Ambasador Polski Leszek Szerepka wrócił w środę na Białoruś po prawie dwóch miesiącach nieobecności. Ambasador przekroczył granicę i jedzie w kierunku Mińska - potwierdził szef MSZ Radosław Sikorski. W południe w stolicy Białorusi pojawił się już też ambasador Szwecji. Przedstawicielstwa krajów UE na Białorusi nie miały oficjalnych szefów od 28 lutego, gdy ci - w geście solidarności z polskim ambasadorem, de facto wyrzuconym przez Mińsk - opuścili granice Białorusi.

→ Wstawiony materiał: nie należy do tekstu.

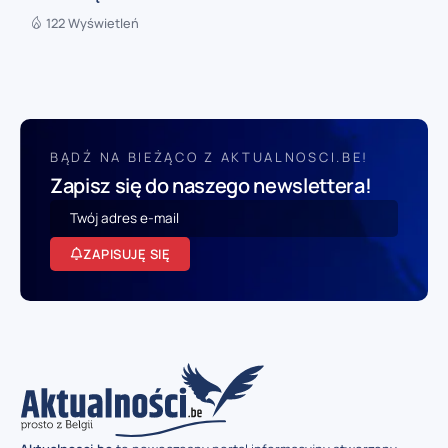
122 Wyświetleń
BĄDŹ NA BIEŻĄCO Z AKTUALNOSCI.BE!
Zapisz się do naszego newslettera!
ZAPISUJĘ SIĘ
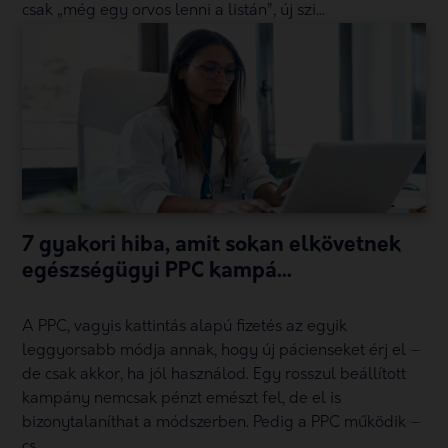
csak „még egy orvos lenni a listán”, új szi...
7 gyakori hiba, amit sokan elkövetnek
egészségügyi PPC kampá...
A PPC, vagyis kattintás alapú fizetés az egyik
leggyorsabb módja annak, hogy új pácienseket érj el –
de csak akkor, ha jól használod. Egy rosszul beállított
kampány nemcsak pénzt emészt fel, de el is
bizonytalaníthat a módszerben. Pedig a PPC működik –
cs...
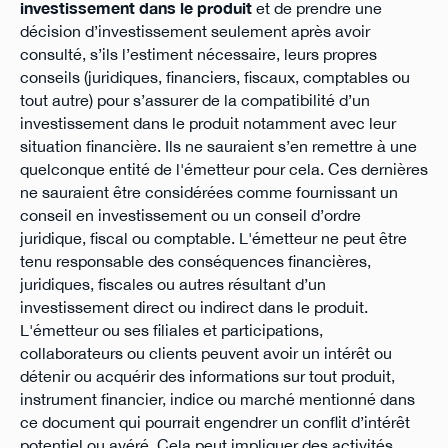
investissement dans le produit
et de prendre une
décision d’investissement seulement après avoir
consulté, s’ils l’estiment nécessaire, leurs propres
conseils (juridiques, financiers, fiscaux, comptables ou
tout autre) pour s’assurer de la compatibilité d’un
investissement dans le produit notamment avec leur
situation financière. Ils ne sauraient s’en remettre à une
quelconque entité de l'émetteur pour cela. Ces dernières
ne sauraient être considérées comme fournissant un
conseil en investissement ou un conseil d’ordre
juridique, fiscal ou comptable. L'émetteur ne peut être
tenu responsable des conséquences financières,
juridiques, fiscales ou autres résultant d’un
investissement direct ou indirect dans le produit.
L'émetteur ou ses filiales et participations,
collaborateurs ou clients peuvent avoir un intérêt ou
détenir ou acquérir des informations sur tout produit,
instrument financier, indice ou marché mentionné dans
ce document qui pourrait engendrer un conflit d’intérêt
potentiel ou avéré. Cela peut impliquer des activités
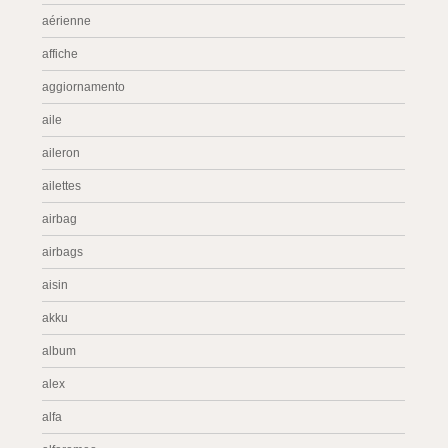
aérienne
affiche
aggiornamento
aile
aileron
ailettes
airbag
airbags
aisin
akku
album
alex
alfa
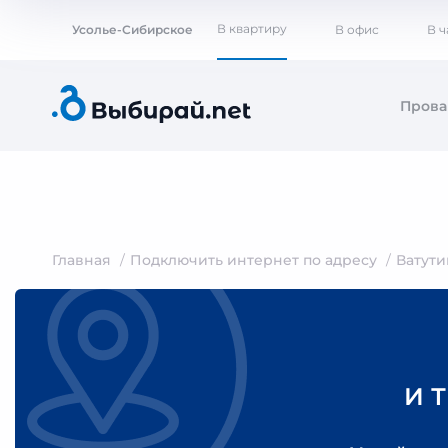
В квартиру
Усолье-Сибирское
В офис
В 
Пров
Главная
Подключить интернет по адресу
Ватути
И 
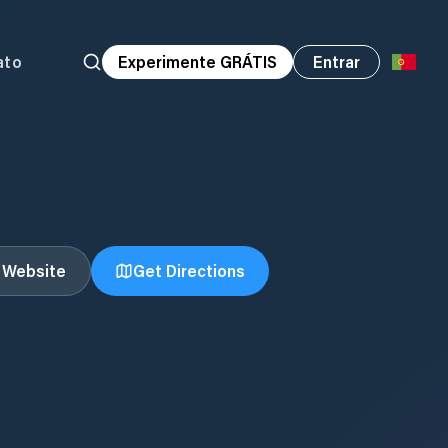
ato
Experimente GRÁTIS
Entrar
t Website
Get Directions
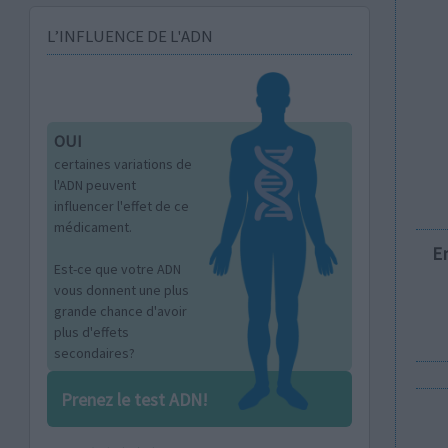
L’INFLUENCE DE L'ADN
OUI
certaines variations de
l'ADN peuvent
influencer l'effet de ce
médicament.
E
Est-ce que votre ADN
vous donnent une plus
grande chance d'avoir
plus d'effets
secondaires?
Prenez le test ADN!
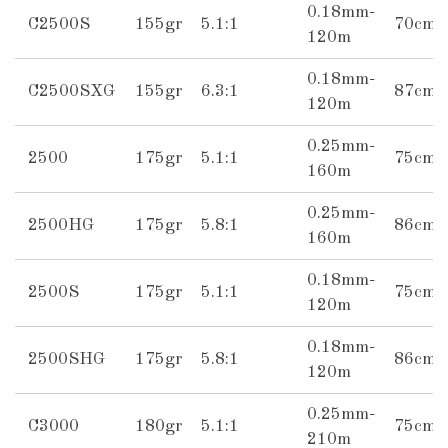
0.18mm-
C2500S
155gr
5.1:1
70cm
120m
0.18mm-
C2500SXG
155gr
6.3:1
87cm
120m
0.25mm-
2500
175gr
5.1:1
75cm
160m
0.25mm-
2500HG
175gr
5.8:1
86cm
160m
0.18mm-
2500S
175gr
5.1:1
75cm
120m
0.18mm-
2500SHG
175gr
5.8:1
86cm
120m
0.25mm-
C3000
180gr
5.1:1
75cm
210m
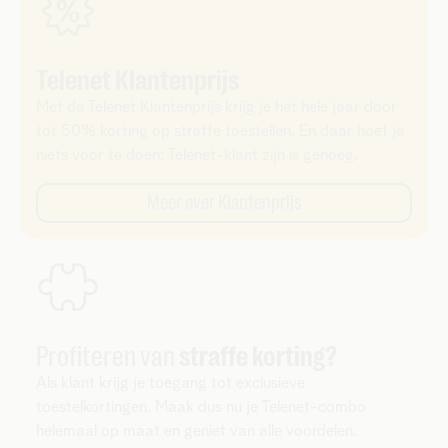
Telenet Klantenprijs
Met de Telenet Klantenprijs krijg je het hele jaar door
tot 50% korting op straffe toestellen. En daar hoef je
niets voor te doen: Telenet-klant zijn is genoeg.
Meer over Klantenprijs
Profiteren van
straffe korting?
Als klant krijg je toegang tot exclusieve
toestelkortingen. Maak dus nu je Telenet-combo
helemaal op maat en geniet van alle voordelen.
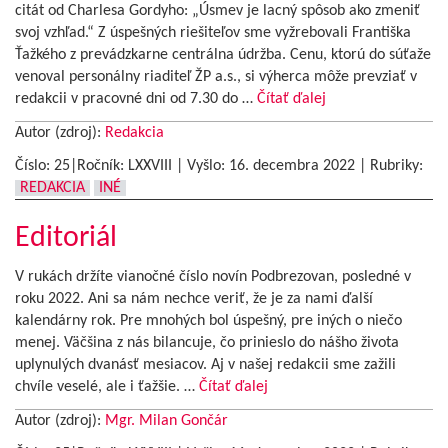
citát od Charlesa Gordyho: „Úsmev je lacný spôsob ako zmeniť
svoj vzhľad.“ Z úspešných riešiteľov sme vyžrebovali Františka
Ťažkého z prevádzkarne centrálna údržba. Cenu, ktorú do súťaže
venoval personálny riaditeľ ŽP a.s., si výherca môže prevziať v
redakcii v pracovné dni od 7.30 do …
Čítať ďalej
Autor (zdroj):
Redakcia
Číslo: 25|Ročník: LXXVIII | Vyšlo:
16. decembra 2022
|
Rubriky:
REDAKCIA
INÉ
Editoriál
V rukách držíte vianočné číslo novín Podbrezovan, posledné v
roku 2022. Ani sa nám nechce veriť, že je za nami ďalší
kalendárny rok. Pre mnohých bol úspešný, pre iných o niečo
menej. Väčšina z nás bilancuje, čo prinieslo do nášho života
uplynulých dvanásť mesiacov. Aj v našej redakcii sme zažili
chvíle veselé, ale i ťažšie. …
Čítať ďalej
Autor (zdroj):
Mgr. Milan Gončár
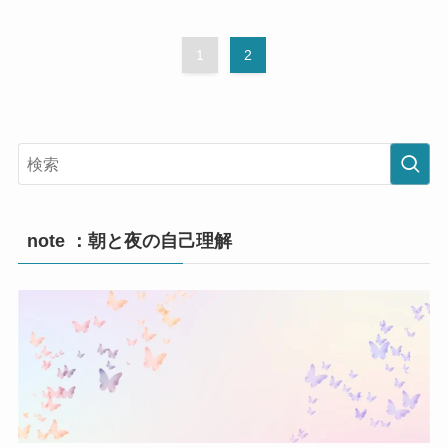
1
2
note ：朝と夜の自己理解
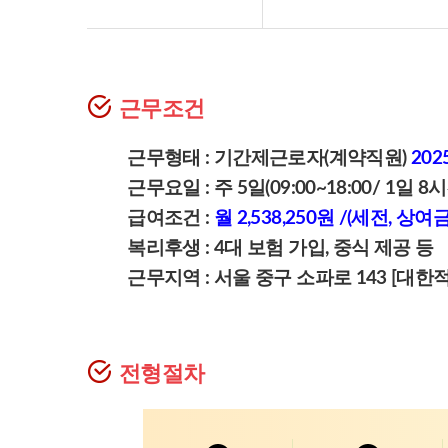
근무조건
근무형태 :
기간제근로자(계약직원)
2025
근무요일 : 주 5일(09:00~18:00/ 1일 8
급여조건 :
월 2,538,250원 /(세전, 상
복리후생 : 4대 보험 가입, 중식 제공 등
근무지역 : 서울 중구 소파로 143 [
전형절차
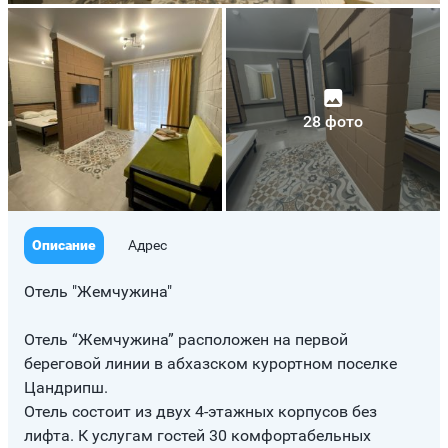
28 фото
Описание
Адрес
Отель "Жемчужина"
Отель “Жемчужина” расположен на первой
береговой линии в абхазском курортном поселке
Цандрипш.
Отель состоит из двух 4-этажных корпусов без
лифта. К услугам гостей 30 комфортабельных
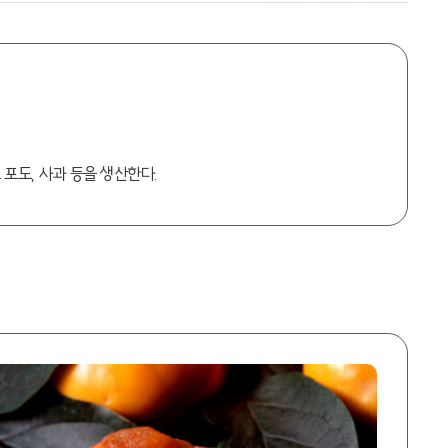
 포도, 사과 등을 생산한다.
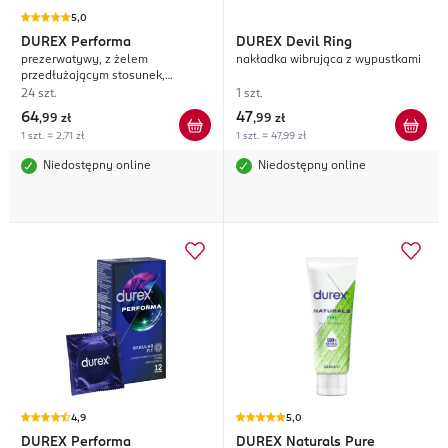
5,0
DUREX
Performa
DUREX
Devil Ring
prezerwatywy, z żelem
nakładka wibrująca z wypustkami
przedłużającym stosunek,
Regular Fit
24 szt.
1 szt.
64
47
,
99 zł
,
99 zł
1 szt. = 2,71 zł
1 szt. = 47,99 zł
Niedostępny online
Niedostępny online
4,9
5,0
DUREX
Performa
DUREX
Naturals Pure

Jeśli ustały powody zgrzytu dyplomatycznego w relacjach UE z Białorusią to mogą też przestać funkcjonować jego skutki. (...) Wydaje mi się, że możemy mieć satysfakcję z solidarności europejskiej w tej sprawie, która jest skuteczna. Radosław Sikorski
- Jeśli ustały powody zgrzytu dyplomatycznego w relacjach UE z Białorusią, to mogą też przestać funkcjonować jego skutki - powiedział Radosław Sikorski. - Wydaje mi się, że możemy mieć satysfakcję z solidarności europejskiej w tej sprawie, która jest skuteczna - dodał.
Sikorski podkreślił przy tym, że ważniejszy "niż komfort czy miejsce przebywania ambasadorów" jest jednak stan relacji między Białorusią i Unią, a on zależy od tego, jak Białoruś traktuje swoich obywateli.
Minister wskazał w tym miejscu na "niezmienną zachętę, by zwalniać więźniów politycznych", co umożliwi dialog z UE, a także oczekiwanie Brukseli, że Mińsk przeprowadzi wybory parlamentarne spełniające standardy międzynarodowe.
Szwed już w stolicy
Trwająca siedem tygodni nieobecność zachodnich dyplomatów na Białorusi była efektem decyzji Łukaszenki, który zastosował "odwet" za wprowadzenie kolejnych sankcji przez Wspólnotę.
Szerepka ostatni raz był na Białorusi 28 lutego. To wtedy, kilka dni po zaostrzeniu przez Unię Europejską sankcji wobec kilkudziesięciu przedstawicieli władz reżimu Aleksandra Łukaszenki, został poproszony wraz z ambasadorem Wspólnoty w Mińsku (Mairą Morą) o "udanie się na konsultacje" do Warszawy i Brukseli.
Kilka godzin później, w geście solidarności, wszystkie pozostałe kraje UE zdecydowały o wezwaniu swoich dyplomatów do stolic, stwierdzając, że "Białoruś nie podzieli Unii".
W środę w Mińsku około południa pojawił się jako pierwszy ambasador Szwecji Stefan Eriksson, o czym poinformował rzecznik ambasady Aleś Łukawienkau.